Decide whether each statement below agrees with the article on coordinating AI agents, answering yes or no and quoting the article's words that settle it.
1. The study included teams of as many as 256 agents.
2. The sequential protocol outperformed centralized coordination by 44%.
3. The article says centralized systems limit runtime specialization.

▸ **GIVEN TEXT**:
· · · · ·
Tags:#ai_and_agents #software_engineering

Stop Giving AI Agents Job Titles

What a 25,000-run study reveals about coordination, runtime specialisation, and why protocol design matters more than org charts.

Most multi-agent systems are designed the way bad enterprises are organised: with a neat org chart, a lot of assigned roles, and a deep belief that more coordination must mean better outcomes.

One agent is the planner. Another is the researcher. Another is the coder. Another is the reviewer. It feels rigorous. It feels scalable. It feels like engineering.

But according to a large new study of more than 25,000 multi-agent runs, that instinct is often wrong.

The paper’s core finding is simple and surprisingly sharp: the best multi-agent systems are not the ones with the strongest central boss, and they are not the ones with the most unconstrained autonomy either. They are the ones built around the right coordination protocol, with just enough structure to help agents work together and just enough freedom to let useful roles emerge on their own.

For software engineers, that is the headline. If you are building agentic systems, the most important design choice may not be which model you use. It may be how your agents are allowed to interact.

The paper in one sentence

The paper compares different ways of organising groups of AI agents across thousands of tasks, and finds that a constrained sequential coordination pattern consistently outperforms both top-down centralised control and fully shared autonomous collaboration.

That is a big deal, because most of the industry discussion around agents still focuses on model capability, prompt cleverness, and tool access. This paper argues that the execution model itself is a first-order variable.

Not an implementation detail. A first-order design choice.

What the researchers actually tested

This was not a toy comparison between two cute prompting styles.

The study ran more than 25,000 experiments across:

8 different language models
teams ranging from 4 to 256 agents
8 coordination protocols
multiple task domains

The goal was to test how performance changes when you vary not just the model, but the organisational structure governing the agents.

That distinction matters. In most engineering teams, we already accept that architecture shapes behaviour. A service mesh, an event bus, a leader-election algorithm, or a consensus protocol does not just move data around. It changes what the system can reliably do.

The paper makes the same point for agent systems. Coordination is not a wrapper around intelligence. Coordination is part of the intelligence.

The most important finding: neither hierarchy nor chaos wins

The standout result is what the paper describes as a kind of middle path.

A sequential coordination protocol beat centralised coordination by 14%.

It beat fully autonomous shared coordination by 44%.

That should make a lot of people uncomfortable, because it cuts against two popular intuitions at once.

The first intuition is managerial: if many agents are involved, surely a strong central planner should help. Give one agent the big picture, let it assign work, and keep the rest aligned.

The second intuition is romantic: if agents are smart enough, surely the best thing is to let them all collaborate freely in a shared workspace and let intelligence emerge.

The paper finds that both extremes underperform.

Why? Because each creates a different failure mode.

Centralized systems bottleneck. One agent becomes the coordination chokepoint. That can reduce parallel confusion, but it also limits adaptation, runtime specialization, and local initiative.

Fully shared autonomous systems, on the other hand, often create noise. Everyone sees everything. Everyone can act. Coordination overhead rises. Signal quality drops. You get something that looks collaborative but behaves like a distributed system without backpressure, ownership, or clean handoffs.
· · · · ·
▸ **SUPPLIED MATERIAL**:
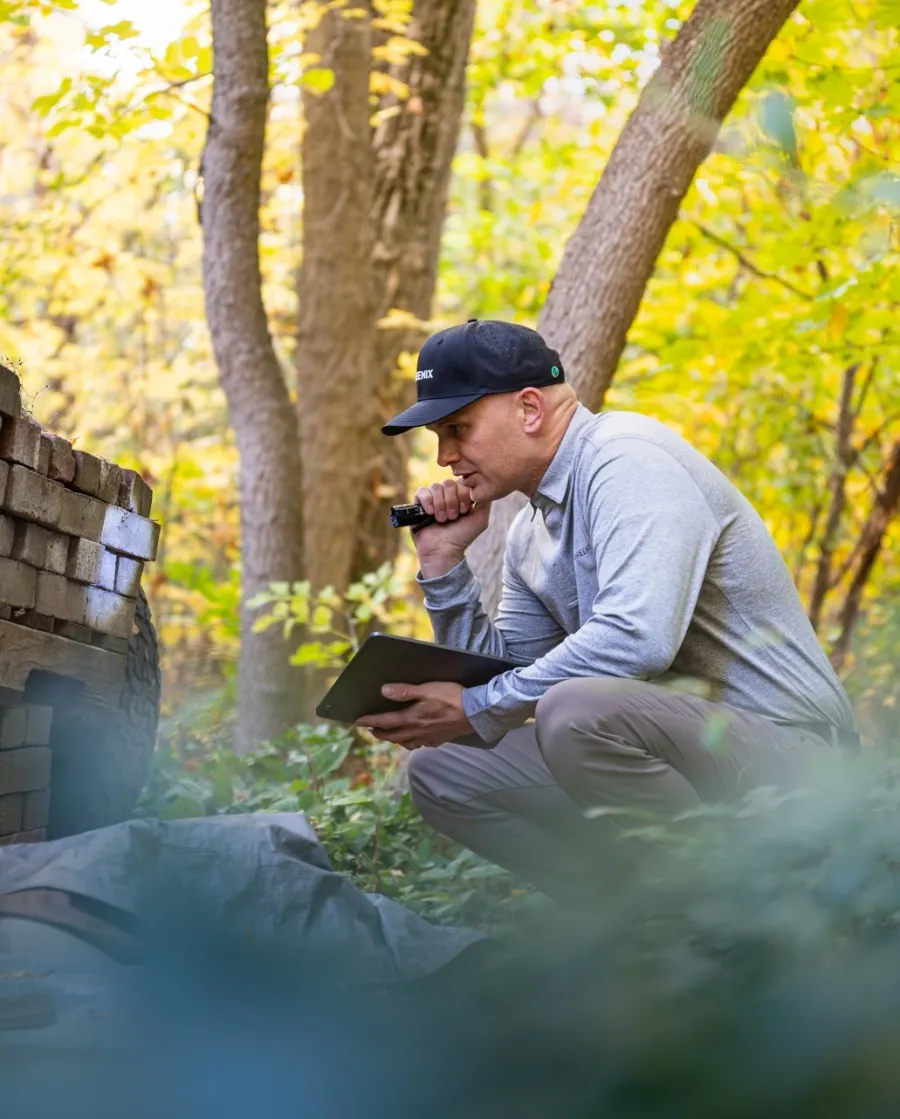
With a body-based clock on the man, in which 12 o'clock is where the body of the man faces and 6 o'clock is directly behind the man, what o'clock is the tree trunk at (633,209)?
· · · · ·
▸ **SOLVED EXERCISE**:
1. Yes: "teams ranging from 4 to 256 agents"
2. No: "A sequential coordination protocol beat centralised coordination by 14%."
3. Yes: "it also limits adaptation, runtime specialization, and local initiative"